### ACTION ITEM
Please retype the listing below word for word and exclude its images.

START RECORD EXTRACTS

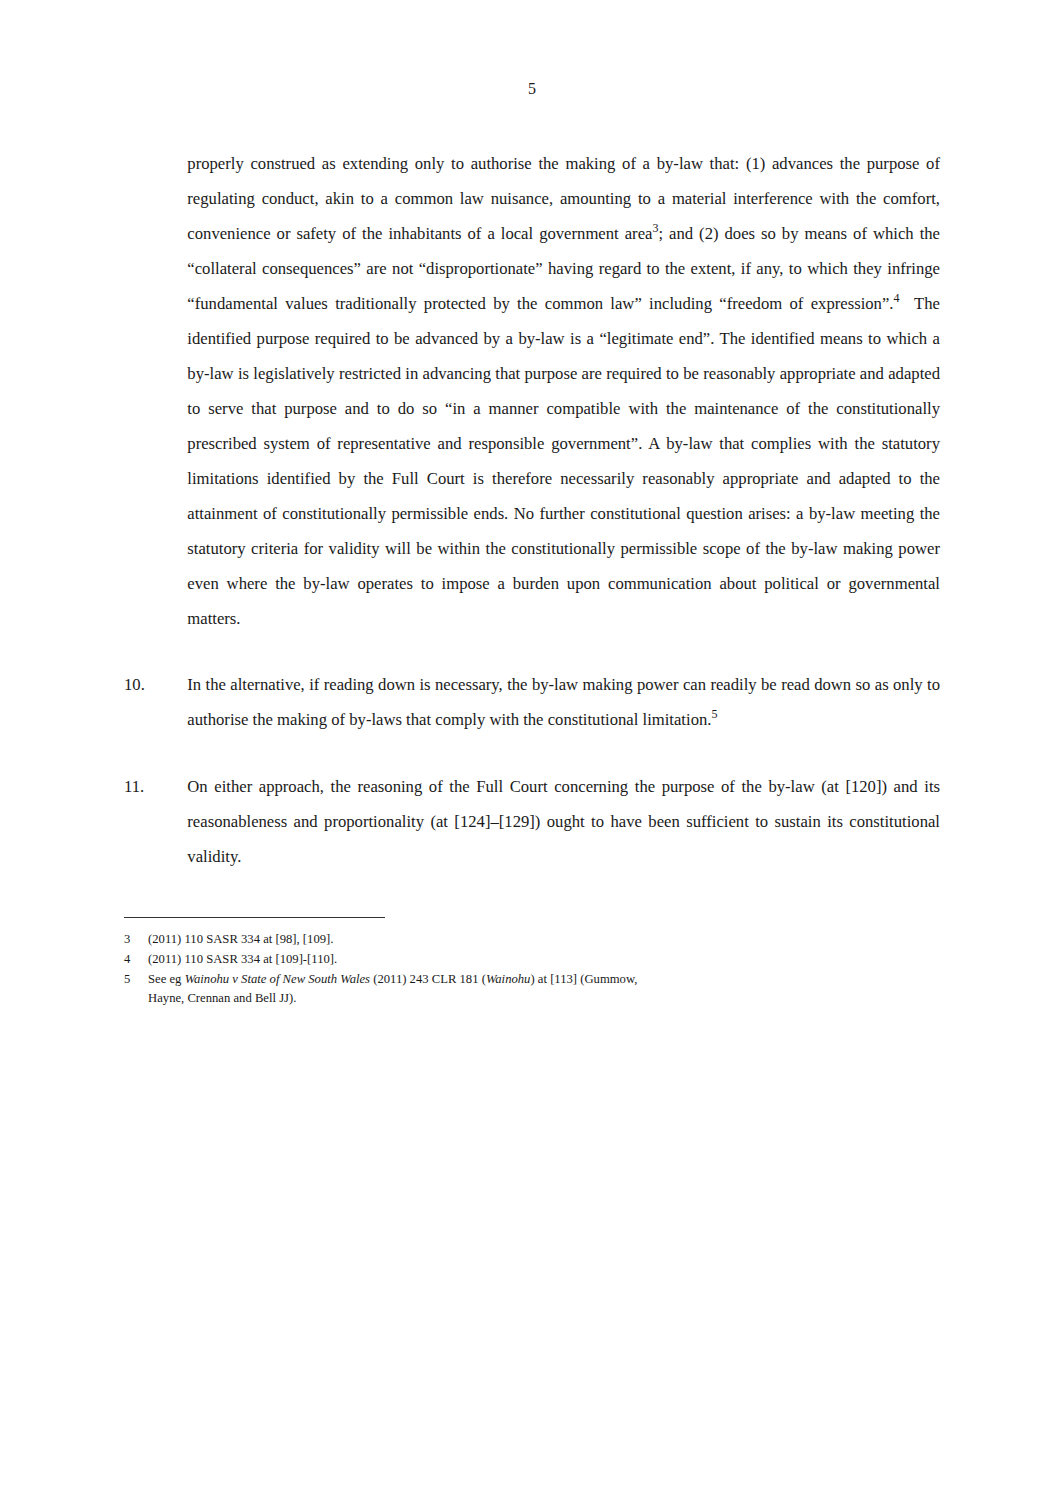5
properly construed as extending only to authorise the making of a by-law that: (1) advances the purpose of regulating conduct, akin to a common law nuisance, amounting to a material interference with the comfort, convenience or safety of the inhabitants of a local government area3; and (2) does so by means of which the “collateral consequences” are not “disproportionate” having regard to the extent, if any, to which they infringe “fundamental values traditionally protected by the common law” including “freedom of expression”.4 The identified purpose required to be advanced by a by-law is a “legitimate end”. The identified means to which a by-law is legislatively restricted in advancing that purpose are required to be reasonably appropriate and adapted to serve that purpose and to do so “in a manner compatible with the maintenance of the constitutionally prescribed system of representative and responsible government”. A by-law that complies with the statutory limitations identified by the Full Court is therefore necessarily reasonably appropriate and adapted to the attainment of constitutionally permissible ends. No further constitutional question arises: a by-law meeting the statutory criteria for validity will be within the constitutionally permissible scope of the by-law making power even where the by-law operates to impose a burden upon communication about political or governmental matters.
10.
In the alternative, if reading down is necessary, the by-law making power can readily be read down so as only to authorise the making of by-laws that comply with the constitutional limitation.5
11.
On either approach, the reasoning of the Full Court concerning the purpose of the by-law (at [120]) and its reasonableness and proportionality (at [124]–[129]) ought to have been sufficient to sustain its constitutional validity.
3
(2011) 110 SASR 334 at [98], [109].
4
(2011) 110 SASR 334 at [109]-[110].
5
See eg Wainohu v State of New South Wales (2011) 243 CLR 181 (Wainohu) at [113] (Gummow,
Hayne, Crennan and Bell JJ).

END RECORD EXTRACTS

### SOLUTION
5
properly construed as extending only to authorise the making of a by-law that: (1) advances the purpose of regulating conduct, akin to a common law nuisance, amounting to a material interference with the comfort, convenience or safety of the inhabitants of a local government area3; and (2) does so by means of which the “collateral consequences” are not “disproportionate” having regard to the extent, if any, to which they infringe “fundamental values traditionally protected by the common law” including “freedom of expression”.4 The identified purpose required to be advanced by a by-law is a “legitimate end”. The identified means to which a by-law is legislatively restricted in advancing that purpose are required to be reasonably appropriate and adapted to serve that purpose and to do so “in a manner compatible with the maintenance of the constitutionally prescribed system of representative and responsible government”. A by-law that complies with the statutory limitations identified by the Full Court is therefore necessarily reasonably appropriate and adapted to the attainment of constitutionally permissible ends. No further constitutional question arises: a by-law meeting the statutory criteria for validity will be within the constitutionally permissible scope of the by-law making power even where the by-law operates to impose a burden upon communication about political or governmental matters.
10.
In the alternative, if reading down is necessary, the by-law making power can readily be read down so as only to authorise the making of by-laws that comply with the constitutional limitation.5
11.
On either approach, the reasoning of the Full Court concerning the purpose of the by-law (at [120]) and its reasonableness and proportionality (at [124]–[129]) ought to have been sufficient to sustain its constitutional validity.
3
(2011) 110 SASR 334 at [98], [109].
4
(2011) 110 SASR 334 at [109]-[110].
5
See eg Wainohu v State of New South Wales (2011) 243 CLR 181 (Wainohu) at [113] (Gummow,
Hayne, Crennan and Bell JJ).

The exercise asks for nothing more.